A king, with something to prove. Canute’s servants drag the heavy carved wooden throne down to the rocky shoreline, as the tide begins to turn, out in the afternoon distance. The king seats himself on the throne and waits, confident. Of course the sea will obey him. The tide draws closer. Of course it needs to be near enough to hear his command. When the lip of the water is about four strides away from Canute, he cries the words rehearsed many times in his head: ‘Turn back! Turn back!” The tide draws sharply closer, now licking around his ankles and drenching the hem of his robe, and the sun falls lower. “Turn back! Turn back!’ But the sea is deaf, or disobedient, or any other quality that still allows Canute to believe that it is paying him mind.
I wonder what happened next. Did the King flee when the sea reached his knees, or his neck? Did the first taste of bitter brine bring him home to the realization that the sea was not his to command? Would he drown rather than admit this, and did it fall to his servants to drag him gasping out of the water, leaving the carved throne to be shattered by the waves, then washed up as a mystery for some other shoreline to decipher?
Perhaps the mystery is simply that Canute wanted to die. As king, he could not consciously admit this wish, let alone see it through into suicide. As king, no longer magician or shaman able to bend space, time and matter at will, and pass back and forth through the portals of the Otherworlds (for the powers have long since been separated), he is bound to one span of life and the limits of the earthly realm. As king, his life and death are no longer his to command, he must wait on their ending. ‘The King is Dead, Long Live the King!’
Canute carries the shadow memory of what kings once were: magicians and shamans. He crafts of this memory his ruse, his hollowed-out intention to command the sea, when in his secret heart of hearts he knows that the sea cannot be commanded (at least, not by kings). He will cast everything into the wager and drown in the attempt, and so have his wish at last, without ever betraying it to his kingdom, or himself.
Glancing through the on-line version of The Guardian, I’m often struck by headlines in the Opinion section that contain words like ‘must’, ‘should’, ‘got to’, ‘have to’. This being The Guardian, I’m usually in agreement with the obligations being invoked, yet I sag under the improbability of what ‘must’ happen coming to pass any time soon. ‘Really? By this government?’ I mutter to myself, rarely inspired to click through and read on, and commonly disappointed by the lack of actionable substance when I do.
I think of Canute. What are you doing when you assert that something ‘has to’ happen, with no real power to make it happen? What are you creating, or waiting for, by expressing an opinion which both exposes and seeks to disguise your utter powerlessness?

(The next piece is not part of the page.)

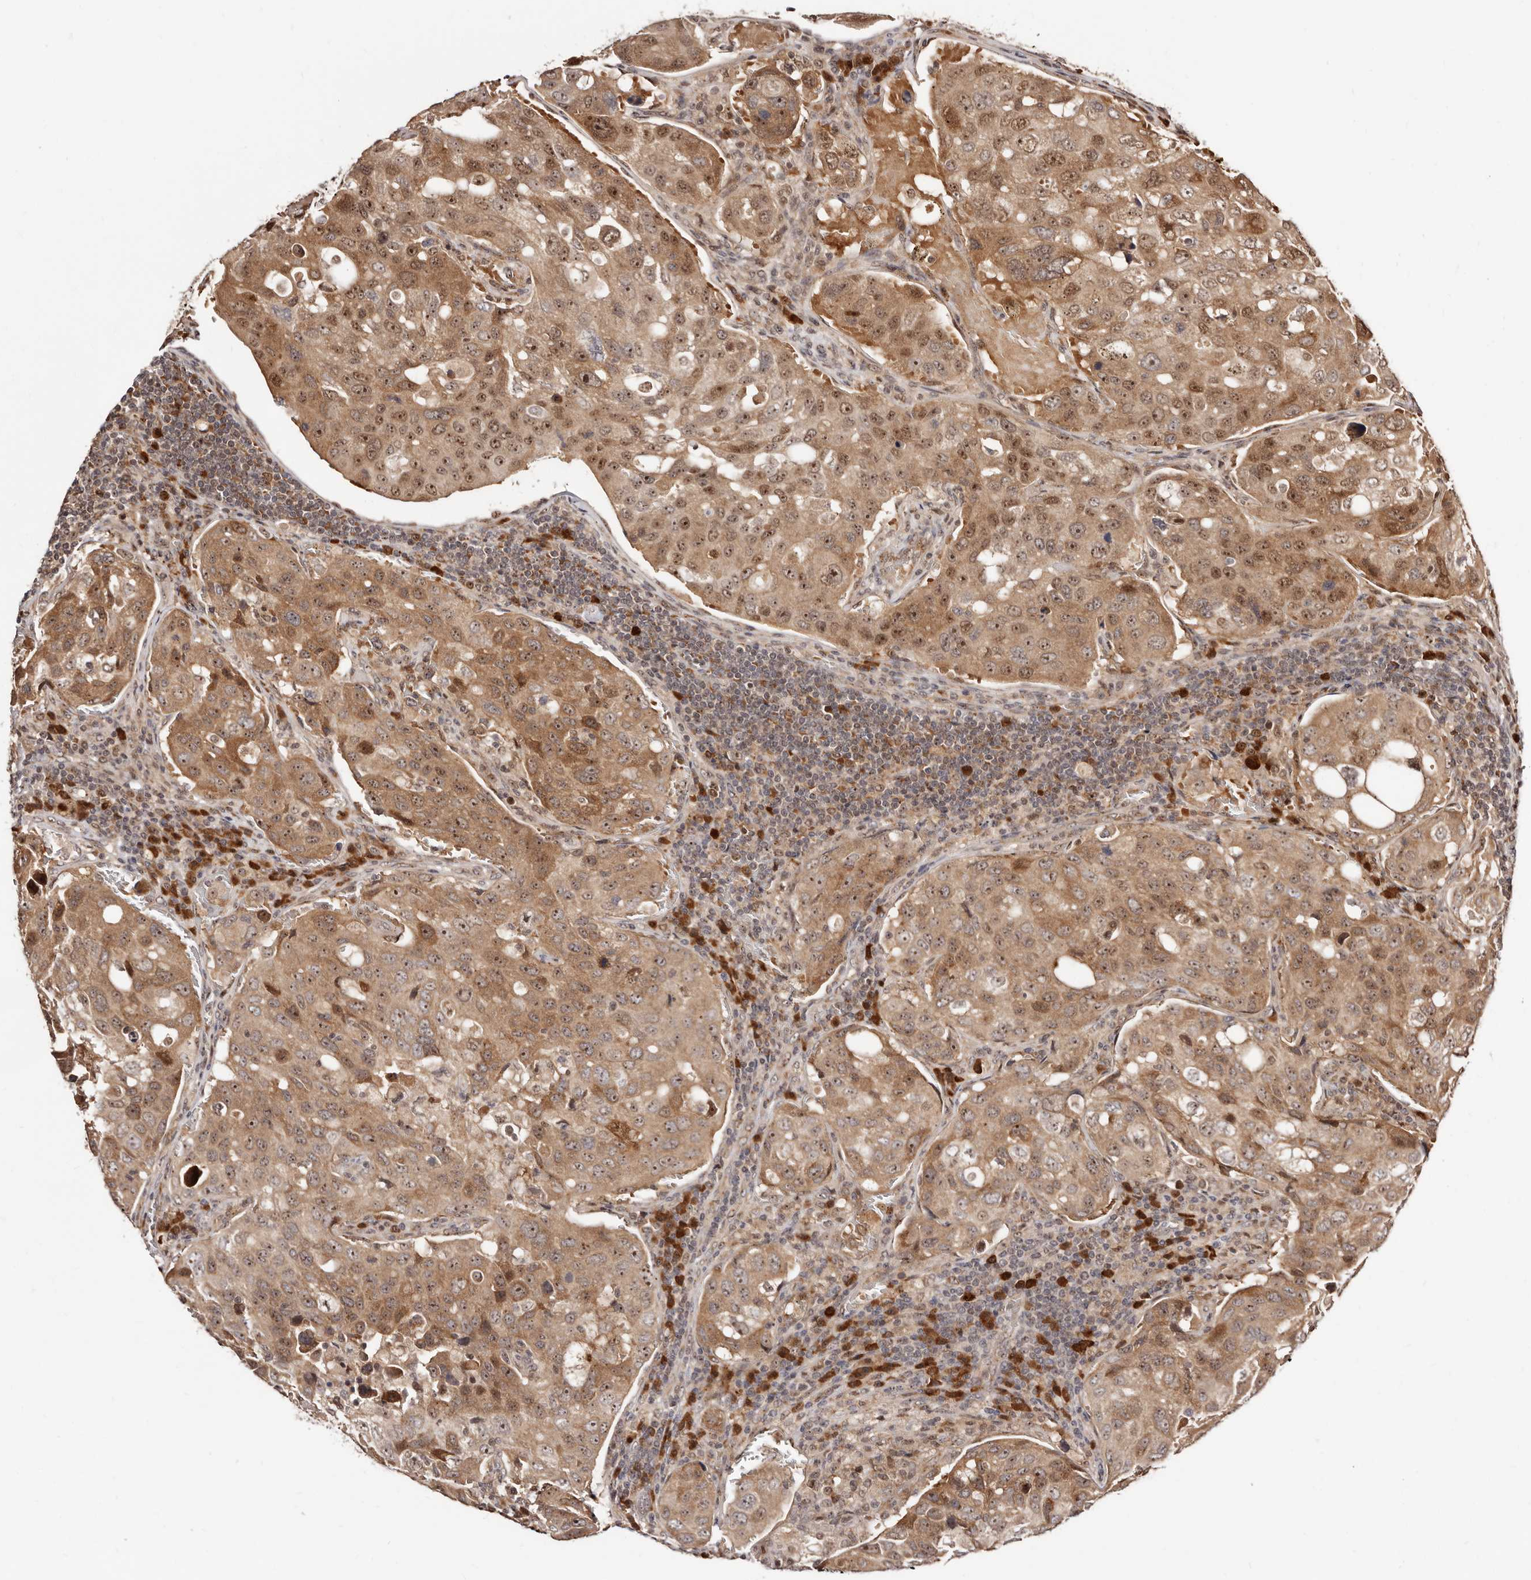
{"staining": {"intensity": "moderate", "quantity": ">75%", "location": "cytoplasmic/membranous,nuclear"}, "tissue": "urothelial cancer", "cell_type": "Tumor cells", "image_type": "cancer", "snomed": [{"axis": "morphology", "description": "Urothelial carcinoma, High grade"}, {"axis": "topography", "description": "Lymph node"}, {"axis": "topography", "description": "Urinary bladder"}], "caption": "About >75% of tumor cells in urothelial cancer reveal moderate cytoplasmic/membranous and nuclear protein staining as visualized by brown immunohistochemical staining.", "gene": "APOL6", "patient": {"sex": "male", "age": 51}}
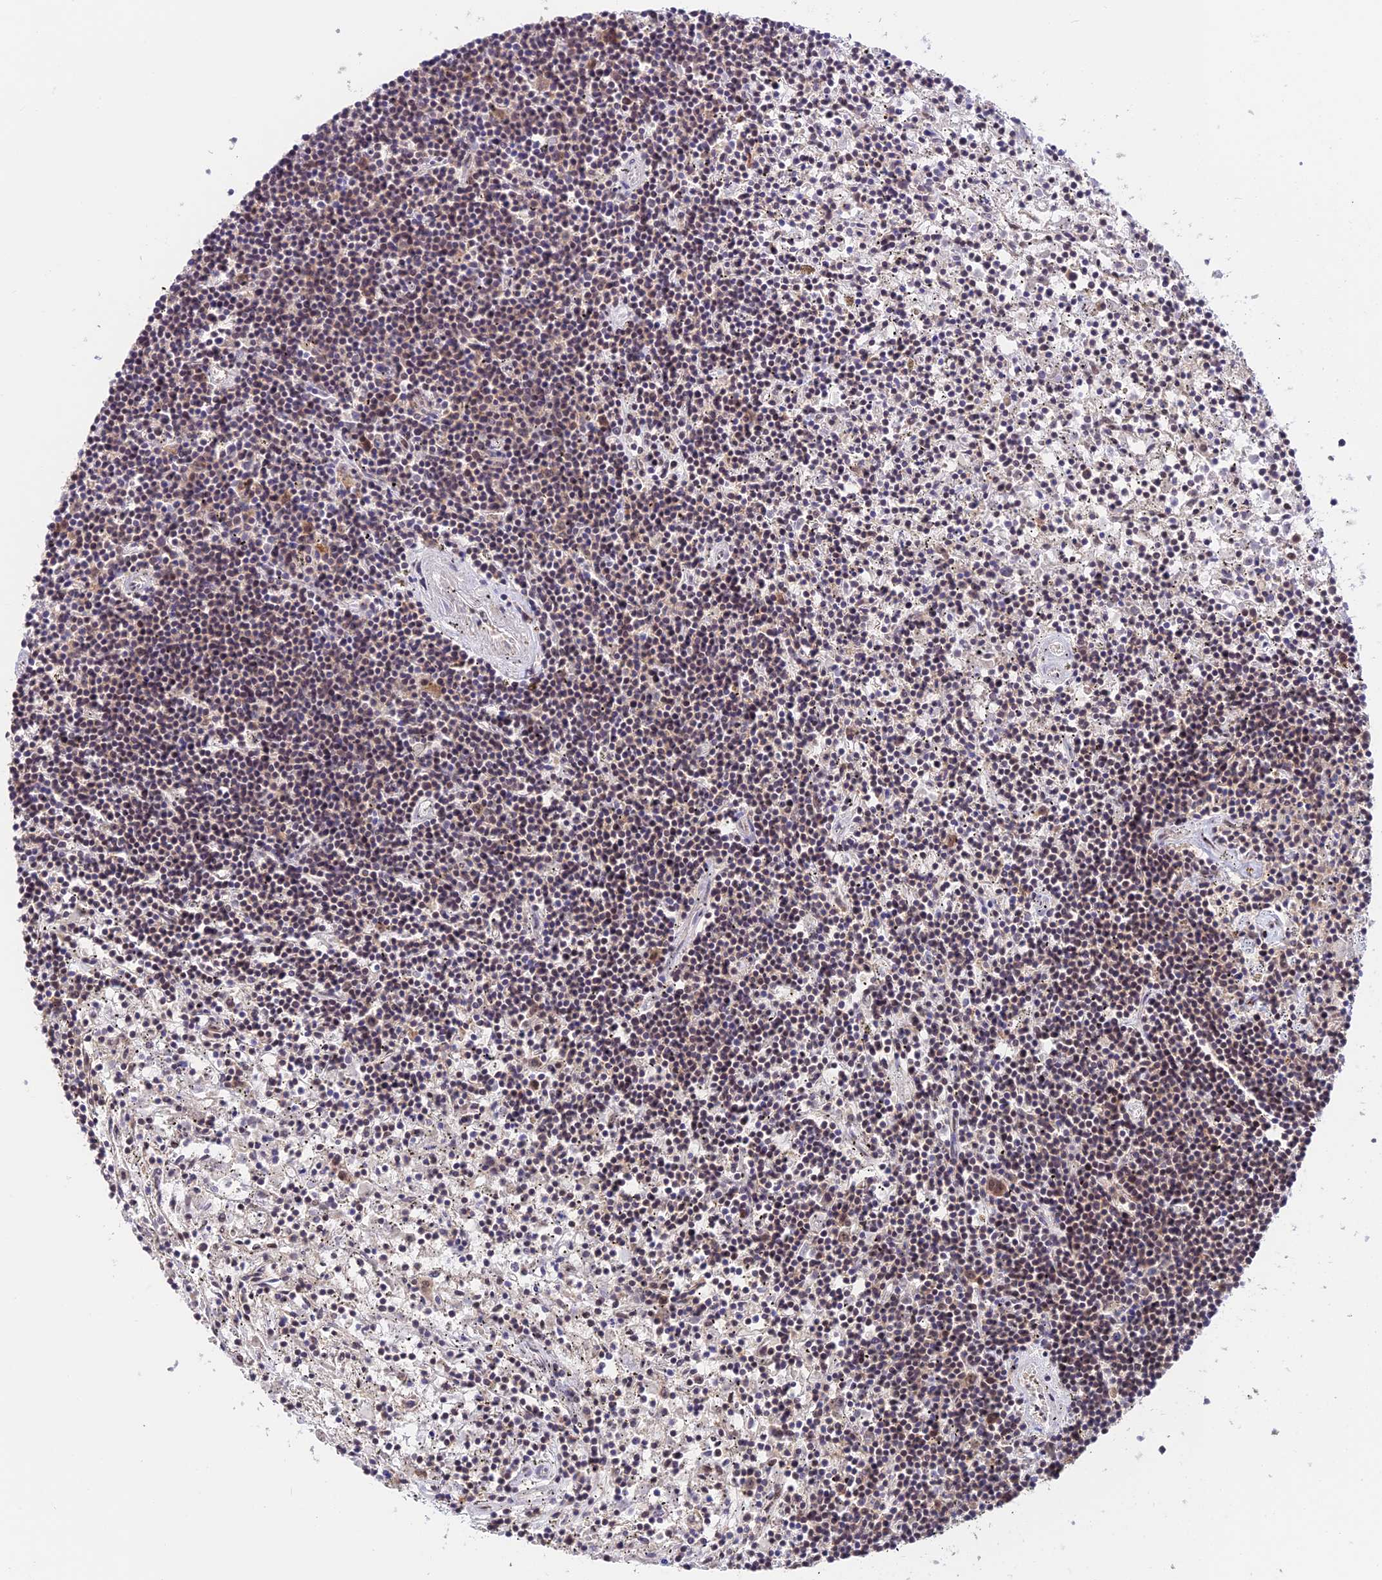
{"staining": {"intensity": "weak", "quantity": "<25%", "location": "nuclear"}, "tissue": "lymphoma", "cell_type": "Tumor cells", "image_type": "cancer", "snomed": [{"axis": "morphology", "description": "Malignant lymphoma, non-Hodgkin's type, Low grade"}, {"axis": "topography", "description": "Spleen"}], "caption": "DAB immunohistochemical staining of lymphoma demonstrates no significant expression in tumor cells.", "gene": "RBM42", "patient": {"sex": "male", "age": 76}}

The spell of hollow words keeps on being cast. Impotence and paralysis are hypnotic (everyone is spared the risks and uncertainty of doing things otherwise). The mainstream press remains at the stage of default institutional resistance to the arguments of positive journalism (that it’s perfectly possible, and far more empowering for readers, to report on more of how people can and do make a tangible and beneficial difference to the world.) Ritual participation becomes peculiarly compelling when the only effectiveness left is participation. Venture below the editorial line and into the comments: it’s like everyone knows that the game is up, and still we all play on.
“Something within us seeks destruction”, writes James Hollis in Creating a Life: Finding Your Individual Path. “Hubris involves the extension of human possibility beyond the humanly possible. It involves crossing the line, even when the line is invisible.” (p.13) Hubris, as bequeathed to us by classical Greek tragedy, is the fatal flaw of believing you’re in control of circumstances when you’re not. The flaw is fatal because it brings death, and because it irresistibly provokes fate. The protagonists of tragedy are never conscious that their confident choices are flawed and unwise, until the full consequences inevitably unfold before them. Changing course before it’s too late is never an option, because that would require a difference of perspective that is simply not available to them.
Hubris can only culminate in its own destruction (and the destruction of much else besides, which compounds the tragedy). The game must be played out to the end. The mystery is how this destruction can also be desired, and fulfilled only by allowing hubris to run its course, to repeat the hollow spells in complete sincerity until their death is consummated.
I think again of Canute. What if he survived? What if his servants did rescue him, or he decided at the last to save himself? Could he have remained King after the debacle on the shoreline, or was he quietly, perhaps spectacularly, deposed? In the aftermath of being King, or as King of the Aftermath, what became of him? Did he keep going through the motions, spend the rest of his days trying to find the right spell to command the seas? Did his hubris finally leave him, sorting through his pile of empty words on another rocky beach? Did some of them rearrange themselves under his fingers and prickle with new life, the first words of a power and a story free of the weight and earthly limits of kingship and tragedy and fate?
Did he stay silent, and wait for the mystery to wash up at his feet?